I once was worked at a company with a knowledge management system, and one day I was reminded we had it so I logged in. The most recent message was a couple of weeks old from our CTO. He had posted a single question: “Does anyone still use this?” I laughed to myself and logged out.
But are knowledge management systems doomed to fail?
In a reaction to recent posts on serious problems with document management and enterprise search, Stephen Fishman, in his article “The End of Knowledge Management is Already Here” in CMS Wire, argues for a resetting of the goal posts for knowledge management. Fishman’s argument is essentially twofold. First, he argues that knowledge management search can never compare with Google search. Second, he argues that members of the organization won’t use the tool simply because you built it because they lack the understanding that they “stand on the shoulders of those who came before them.”
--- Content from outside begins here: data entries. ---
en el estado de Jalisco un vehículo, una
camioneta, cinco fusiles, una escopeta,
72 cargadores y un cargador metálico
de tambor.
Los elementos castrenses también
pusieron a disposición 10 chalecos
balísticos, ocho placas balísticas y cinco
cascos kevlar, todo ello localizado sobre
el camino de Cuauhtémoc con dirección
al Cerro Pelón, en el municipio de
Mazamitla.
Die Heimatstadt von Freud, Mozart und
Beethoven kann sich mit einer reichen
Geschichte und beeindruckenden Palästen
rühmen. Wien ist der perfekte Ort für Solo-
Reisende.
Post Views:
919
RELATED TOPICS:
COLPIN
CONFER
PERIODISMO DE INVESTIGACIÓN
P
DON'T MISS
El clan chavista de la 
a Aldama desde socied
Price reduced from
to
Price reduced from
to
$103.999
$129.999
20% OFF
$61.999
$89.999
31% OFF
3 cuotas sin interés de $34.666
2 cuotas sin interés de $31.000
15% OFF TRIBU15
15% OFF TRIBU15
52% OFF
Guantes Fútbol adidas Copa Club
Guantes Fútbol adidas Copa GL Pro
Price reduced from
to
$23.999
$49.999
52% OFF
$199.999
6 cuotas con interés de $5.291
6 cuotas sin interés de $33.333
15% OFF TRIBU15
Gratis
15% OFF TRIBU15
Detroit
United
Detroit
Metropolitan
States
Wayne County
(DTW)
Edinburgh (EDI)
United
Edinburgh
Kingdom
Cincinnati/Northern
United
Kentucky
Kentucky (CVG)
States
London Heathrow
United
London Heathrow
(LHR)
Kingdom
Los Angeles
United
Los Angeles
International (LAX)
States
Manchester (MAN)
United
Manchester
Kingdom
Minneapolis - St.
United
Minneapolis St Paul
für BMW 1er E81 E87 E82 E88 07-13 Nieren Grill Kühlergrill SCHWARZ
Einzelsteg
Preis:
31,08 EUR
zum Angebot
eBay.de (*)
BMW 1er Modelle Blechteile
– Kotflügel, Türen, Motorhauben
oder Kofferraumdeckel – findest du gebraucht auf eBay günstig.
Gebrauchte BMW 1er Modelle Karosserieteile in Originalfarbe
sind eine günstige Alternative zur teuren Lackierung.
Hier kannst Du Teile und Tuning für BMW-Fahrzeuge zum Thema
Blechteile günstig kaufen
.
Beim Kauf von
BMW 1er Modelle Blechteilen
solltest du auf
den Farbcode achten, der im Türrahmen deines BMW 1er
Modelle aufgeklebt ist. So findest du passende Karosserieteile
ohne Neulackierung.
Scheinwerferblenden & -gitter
It’s true that many knowledge management tools lack the sophistication of Google for a “simple” search, but some have very solid search functionality. Search should not be the only means of finding material in a knowledge management system. Better systems have means of tagging items, categorizing them, and relating them to other pieces of content that makes the acquisition of knowledge simpler and more relational. In fact, because the people that set up the system understand the company and its needs, proper categorization of materials should enable the searcher to find information relatively easily.
The second argument is the argument that I find most important and agree with. What I don’t agree with is the inevitability of the conclusion. As many who have used knowledge management systems in the past know, they are only doomed to fail if the tool isn’t powerful and easy – and if they organization fails to properly implement and care for it.
In his paper “Critical Factors In The Successful Implementation Of Knowledge Management” in the Journal of Knowledge Management Practice, Chong Siong Choy provides tremendous insight into what’s necessary for a successful knowledge management implementation. Key among his findings are a series of eleven propositions Chong makes for successful implementation. Not surprisingly, the focus of implementation is on people rather than the technology or even process.
The 11 Factors to Successful Knowledge Management Implementation:
- Employee training
- Employee involvement
- Open and trustworthy teamwork
- Employee empowerment
- Visible top management leadership and commitment
- Information systems infrastructure
- Performance measurement
- Knowledge-friendly culture
- Knowledge structure
- Elimination of organizational constraints
Organizations that implement knowledge management with the right tool following the practices outlined above will thrive. With a proper solution, they can measure this through metrics of engagement. Good tools will have analytics and reports that allow you not only to measure employee activity but also to ensure the knowledge the tool contains is relevant, accurate, and important to the company.
Knowledge management isn’t dead. But it may be at a point of reckoning. We’ve tried installing systems with an implementation plan built on nothing but hope. Having learned that this doesn’t work, organizations need to find a system proven to get results — and to implement it according to a plan similar to the 11-point plan outlined here.